How many of the lines below contain the string "from"? Case counts, so only matches with the same capitals qualify; reply with the number alone.

→ STORED RECORDS:

++++++++

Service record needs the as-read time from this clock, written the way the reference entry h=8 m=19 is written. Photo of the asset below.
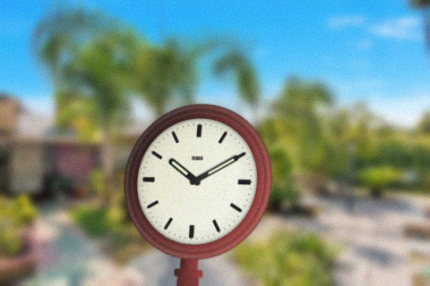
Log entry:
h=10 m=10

++++++++

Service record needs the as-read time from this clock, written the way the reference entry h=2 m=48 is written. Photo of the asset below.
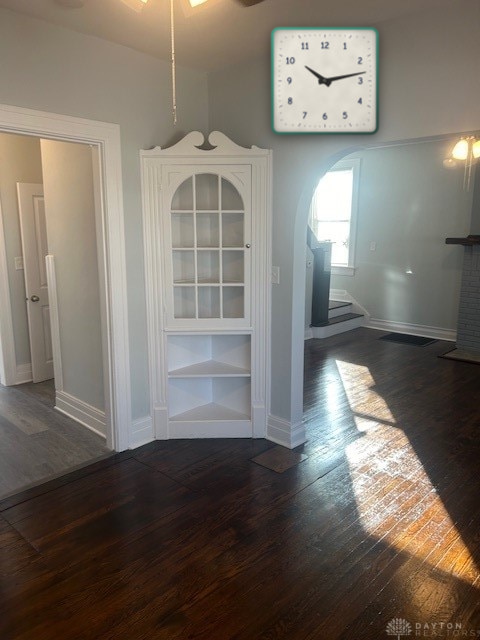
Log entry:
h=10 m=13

++++++++

→ ANSWER TO THIS TASK: 2